Ingiliz dilinde iki "have" fiili var.
Birinicisi sahiplik anlatiyor. Bu normal fiil, yani "not" kullandiginizda yardimci fiili "do" kullanmak zorundasin. "I do not have...."
Ikincisi yardimci fiildir. Hem "pasive voice" ile hem de "perfect tenses" ile kullanilir. "have"in boyle kullandiginizda "do" fiilini kullanmak imkansiz :)
I understand some of your explanations but I am finding it difficult to learn from it because some are ununderstandable to me. Kullan (use) but kullandığınızda means what? Zor (difficult) but zorundasin means what? Sahip ( own or sending an action bqck to oneself i think) but sahiplik means what? Hem means what?

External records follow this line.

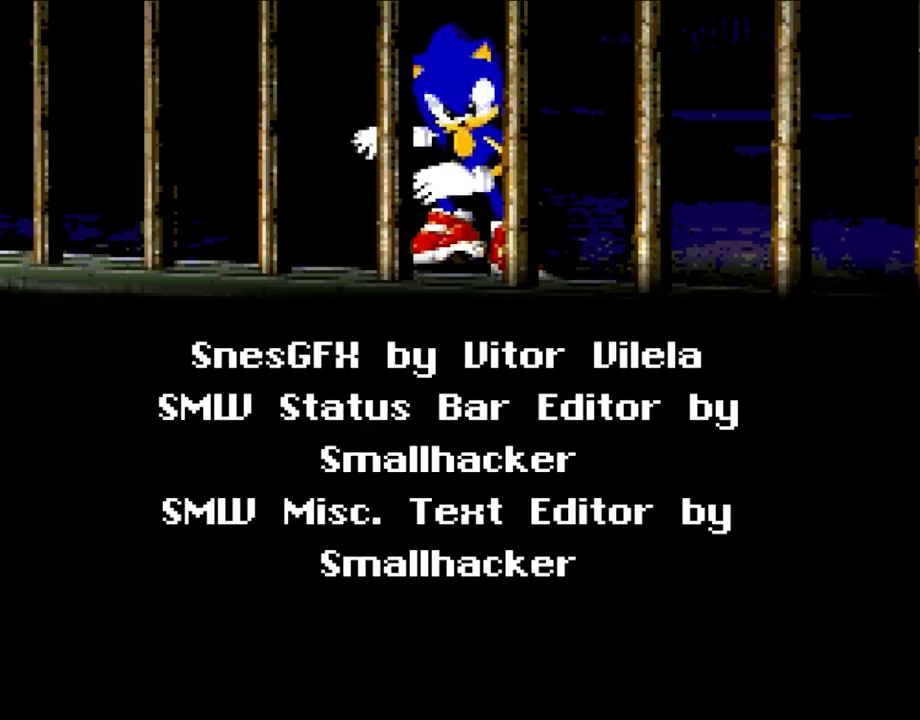
{"buttons": [], "events": []}
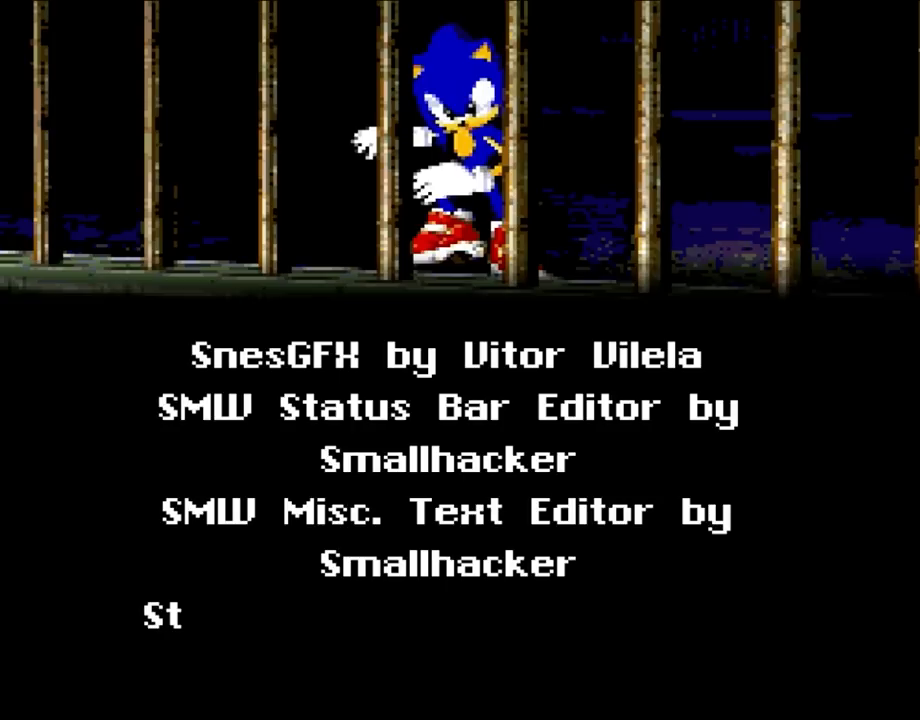
{"buttons": [], "events": [[267, "A", "down"], [417, "A", "up"]]}
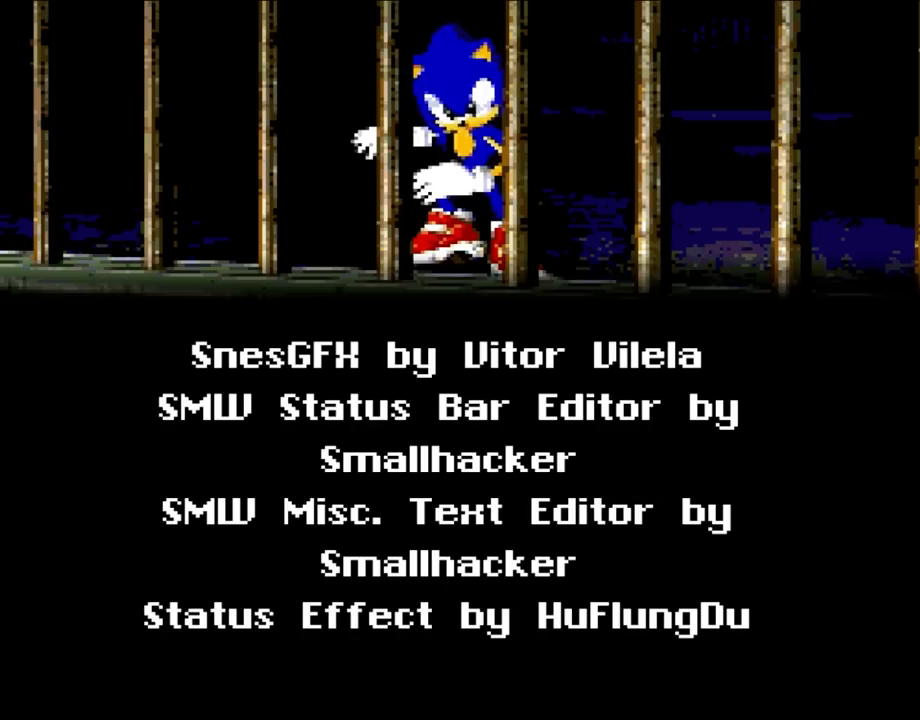
{"buttons": [], "events": []}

Imkansiz too means what? (Onlar ne demek?)
"Sahiplik" means ownership or having something, kullandığınızda means "when you use it" (the english terms he's explaining), zorundasın or zorunda olmak means "you have to", and Imkansız means "it's possible" hes referring to use certain helping verbs in english past tense
Two negatives cannot do an affirmative. It seems that sentence shows it well. Turkish had influenced other languages, as Modern Greek, there's nothing similar in Ancient Greek! So, δεν έχω τίποτα (two negatives, Modern Greek), ουδέν έχω (one negative, Ancient Greek). I suppose so.
My answer is I am nothing. It is wrong. I thought you have to use var for having something. Then how do you say I am nothing.
I am nothing. - "Hiçbir şeyim."
Ne senden fazlayım. Ne senden az. Aynı macerada, ayrı biraz.
I am no more than you. No less than you. On the same adventure, a little apart.